§ **Prompt**:
Every line below should be copied out exactly.

Records from a collection:
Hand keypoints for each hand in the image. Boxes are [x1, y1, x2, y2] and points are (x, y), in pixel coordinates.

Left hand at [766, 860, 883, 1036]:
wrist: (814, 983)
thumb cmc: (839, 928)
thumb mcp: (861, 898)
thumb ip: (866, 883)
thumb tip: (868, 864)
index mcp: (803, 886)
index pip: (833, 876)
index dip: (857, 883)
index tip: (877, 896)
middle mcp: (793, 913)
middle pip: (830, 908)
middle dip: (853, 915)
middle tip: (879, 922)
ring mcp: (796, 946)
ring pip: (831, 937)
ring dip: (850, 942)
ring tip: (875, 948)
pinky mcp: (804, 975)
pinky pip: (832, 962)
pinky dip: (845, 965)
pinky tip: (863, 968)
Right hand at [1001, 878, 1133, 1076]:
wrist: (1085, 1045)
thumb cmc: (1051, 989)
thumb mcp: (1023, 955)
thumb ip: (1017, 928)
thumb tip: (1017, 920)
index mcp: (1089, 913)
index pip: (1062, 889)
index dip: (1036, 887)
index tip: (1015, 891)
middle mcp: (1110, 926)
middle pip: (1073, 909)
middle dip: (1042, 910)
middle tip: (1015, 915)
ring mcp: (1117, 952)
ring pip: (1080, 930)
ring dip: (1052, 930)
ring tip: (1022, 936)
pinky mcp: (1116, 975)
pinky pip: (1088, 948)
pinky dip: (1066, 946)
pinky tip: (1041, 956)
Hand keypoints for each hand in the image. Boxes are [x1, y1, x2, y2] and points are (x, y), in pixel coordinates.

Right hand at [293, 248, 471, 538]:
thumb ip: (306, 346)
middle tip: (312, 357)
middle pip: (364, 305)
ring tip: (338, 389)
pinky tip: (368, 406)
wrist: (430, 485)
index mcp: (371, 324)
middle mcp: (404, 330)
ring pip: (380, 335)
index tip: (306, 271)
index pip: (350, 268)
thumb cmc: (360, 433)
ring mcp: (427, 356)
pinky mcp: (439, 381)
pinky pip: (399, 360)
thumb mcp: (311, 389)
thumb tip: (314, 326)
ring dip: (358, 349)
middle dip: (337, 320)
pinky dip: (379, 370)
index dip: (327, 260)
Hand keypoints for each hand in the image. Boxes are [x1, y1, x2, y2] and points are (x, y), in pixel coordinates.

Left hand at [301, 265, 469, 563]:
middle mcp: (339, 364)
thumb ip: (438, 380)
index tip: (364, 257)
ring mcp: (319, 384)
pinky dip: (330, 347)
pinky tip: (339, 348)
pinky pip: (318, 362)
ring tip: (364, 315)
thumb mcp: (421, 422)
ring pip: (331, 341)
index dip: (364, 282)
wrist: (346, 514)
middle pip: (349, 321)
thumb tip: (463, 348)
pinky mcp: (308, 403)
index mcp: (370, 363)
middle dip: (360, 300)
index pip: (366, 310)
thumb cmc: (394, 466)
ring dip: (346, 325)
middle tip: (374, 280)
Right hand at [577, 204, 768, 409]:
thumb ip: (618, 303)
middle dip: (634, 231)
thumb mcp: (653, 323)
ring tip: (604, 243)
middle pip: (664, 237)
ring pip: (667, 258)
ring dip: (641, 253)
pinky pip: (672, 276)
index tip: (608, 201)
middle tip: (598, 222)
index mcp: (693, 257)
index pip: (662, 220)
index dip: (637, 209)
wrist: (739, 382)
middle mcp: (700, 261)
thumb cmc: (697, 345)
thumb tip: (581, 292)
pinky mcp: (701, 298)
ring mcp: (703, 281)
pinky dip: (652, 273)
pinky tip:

§ **Problem solution**:
Hand keypoints for each hand in the image. Boxes are [x1, y1, x2, y2] and points are (x, y), in pixel coordinates.

Left hand at [766, 860, 883, 1036]:
wrist: (814, 983)
thumb cmc: (839, 928)
thumb mcp: (861, 898)
thumb ip: (866, 883)
thumb tip: (868, 864)
index mcp: (803, 886)
index pip: (833, 876)
index dip: (857, 883)
index tip: (877, 896)
middle mcp: (793, 913)
middle pip: (830, 908)
middle dip: (853, 915)
middle tip: (879, 922)
ring mcp: (796, 946)
ring pip: (831, 937)
ring dip: (850, 942)
ring tip: (875, 948)
pinky mcp: (804, 975)
pinky pip: (832, 962)
pinky dip: (845, 965)
pinky tip: (863, 968)
Right hand at [1001, 878, 1133, 1076]:
wrist: (1085, 1045)
thumb cmc: (1051, 989)
thumb mcp: (1023, 955)
thumb ip: (1017, 928)
thumb tip: (1017, 920)
index mcp: (1089, 913)
index pip: (1062, 889)
index dip: (1036, 887)
index tip: (1015, 891)
middle mcp: (1110, 926)
middle pip: (1073, 909)
middle dip: (1042, 910)
middle tip: (1015, 915)
ring mcp: (1117, 952)
ring pip: (1080, 930)
ring dip: (1052, 930)
ring tip: (1022, 936)
pinky mcp: (1116, 975)
pinky pip: (1088, 948)
pinky dip: (1066, 946)
pinky tip: (1041, 956)
Hand keypoints for each hand in the image. Boxes are [x1, y1, x2, y2] and points are (x, y), in pixel coordinates.

Right hand at [293, 248, 471, 538]:
thumb ip: (306, 346)
middle tip: (312, 357)
middle pip: (364, 305)
ring tip: (338, 389)
pinky tip: (368, 406)
wrist: (430, 485)
index mcp: (371, 324)
middle mcp: (404, 330)
ring pip: (380, 335)
index tip: (306, 271)
index pip: (350, 268)
thumb cmc: (360, 433)
ring mcp: (427, 356)
pinky mcp: (439, 381)
pinky pip: (399, 360)
thumb mcp: (311, 389)
thumb tip: (314, 326)
ring dip: (358, 349)
middle dip: (337, 320)
pinky dip: (379, 370)
index dip: (327, 260)
Hand keypoints for each hand in the image. Boxes are [x1, y1, x2, y2] and points are (x, y), in pixel coordinates.

Left hand at [301, 265, 469, 563]:
middle mcp: (339, 364)
thumb ip: (438, 380)
index tip: (364, 257)
ring mcp: (319, 384)
pinky dip: (330, 347)
pinky tip: (339, 348)
pinky pip: (318, 362)
ring tip: (364, 315)
thumb mcp: (421, 422)
ring pip: (331, 341)
index dip: (364, 282)
wrist: (346, 514)
middle pip: (349, 321)
thumb tip: (463, 348)
pinky mcp: (308, 403)
index mcp: (370, 363)
middle dip: (360, 300)
index pip: (366, 310)
thumb cmc: (394, 466)
ring dip: (346, 325)
middle tip: (374, 280)
Right hand at [577, 204, 768, 409]:
thumb ip: (618, 303)
middle dip: (634, 231)
thumb mcp: (653, 323)
ring tip: (604, 243)
middle pip: (664, 237)
ring pip: (667, 258)
ring dip: (641, 253)
pinky pip: (672, 276)
index tip: (608, 201)
middle tip: (598, 222)
index mcp: (693, 257)
index pip: (662, 220)
index dip: (637, 209)
wrist: (739, 382)
middle mcp: (700, 261)
thumb cmc: (697, 345)
thumb tip: (581, 292)
pinky mcp: (701, 298)
ring mcp: (703, 281)
pinky dip: (652, 273)
pinky tip:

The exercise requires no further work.